§ **What needs to be done**
Search the records below for the word "yinda". Copy each line where it occurs.

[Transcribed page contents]
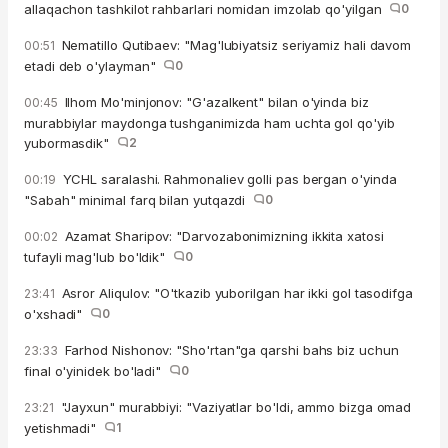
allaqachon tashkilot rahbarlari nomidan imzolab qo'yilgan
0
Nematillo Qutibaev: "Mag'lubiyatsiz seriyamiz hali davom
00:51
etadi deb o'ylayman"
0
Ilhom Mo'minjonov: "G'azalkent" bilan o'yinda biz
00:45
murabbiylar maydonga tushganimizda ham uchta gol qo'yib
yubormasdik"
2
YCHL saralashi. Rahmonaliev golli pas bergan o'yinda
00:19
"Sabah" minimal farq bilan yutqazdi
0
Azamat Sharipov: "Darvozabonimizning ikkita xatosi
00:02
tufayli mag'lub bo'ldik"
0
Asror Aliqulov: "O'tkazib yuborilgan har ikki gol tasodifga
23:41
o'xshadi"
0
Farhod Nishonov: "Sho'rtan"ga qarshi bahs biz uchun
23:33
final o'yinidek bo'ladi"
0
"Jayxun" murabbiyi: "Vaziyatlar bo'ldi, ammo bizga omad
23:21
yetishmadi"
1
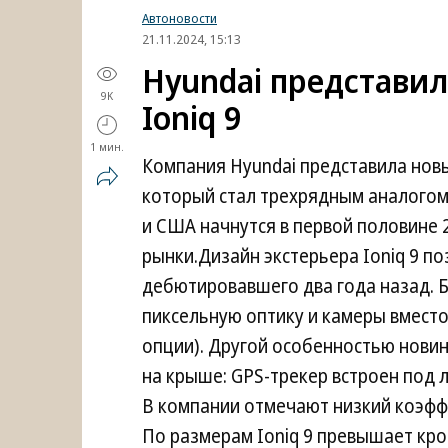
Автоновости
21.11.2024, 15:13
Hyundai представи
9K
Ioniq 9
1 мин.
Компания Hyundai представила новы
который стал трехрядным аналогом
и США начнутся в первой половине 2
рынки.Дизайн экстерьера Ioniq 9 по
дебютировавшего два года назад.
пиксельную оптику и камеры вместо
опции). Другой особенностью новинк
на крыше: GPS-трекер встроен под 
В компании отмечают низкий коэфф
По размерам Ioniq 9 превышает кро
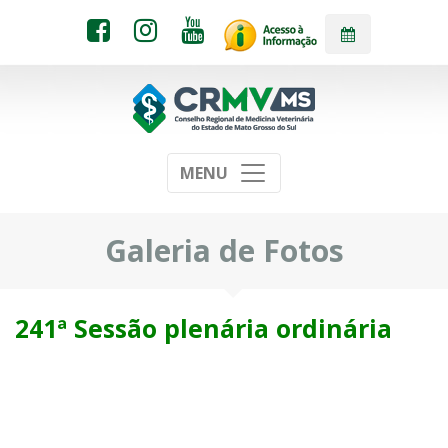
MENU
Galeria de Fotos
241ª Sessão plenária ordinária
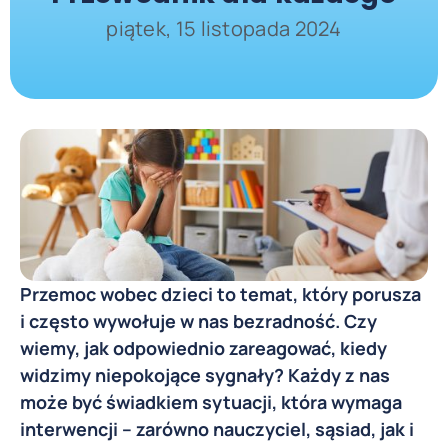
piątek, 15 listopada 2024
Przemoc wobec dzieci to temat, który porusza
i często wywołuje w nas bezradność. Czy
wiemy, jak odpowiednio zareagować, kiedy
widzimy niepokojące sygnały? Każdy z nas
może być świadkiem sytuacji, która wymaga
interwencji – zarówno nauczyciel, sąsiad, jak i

---

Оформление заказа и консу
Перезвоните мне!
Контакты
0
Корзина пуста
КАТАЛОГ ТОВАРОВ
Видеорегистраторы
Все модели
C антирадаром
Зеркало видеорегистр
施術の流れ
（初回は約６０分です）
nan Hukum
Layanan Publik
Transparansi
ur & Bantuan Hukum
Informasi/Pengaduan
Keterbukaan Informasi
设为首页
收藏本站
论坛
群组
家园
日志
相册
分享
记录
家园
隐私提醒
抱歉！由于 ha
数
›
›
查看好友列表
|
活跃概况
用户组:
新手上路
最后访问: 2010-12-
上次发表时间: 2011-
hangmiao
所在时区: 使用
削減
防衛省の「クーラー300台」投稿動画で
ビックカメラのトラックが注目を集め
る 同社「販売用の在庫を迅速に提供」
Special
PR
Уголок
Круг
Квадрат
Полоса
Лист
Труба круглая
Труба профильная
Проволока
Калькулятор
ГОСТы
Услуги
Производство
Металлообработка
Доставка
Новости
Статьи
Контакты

§ **Solution to this problem**
Ilhom Mo'minjonov: "G'azalkent" bilan o'yinda biz
YCHL saralashi. Rahmonaliev golli pas bergan o'yinda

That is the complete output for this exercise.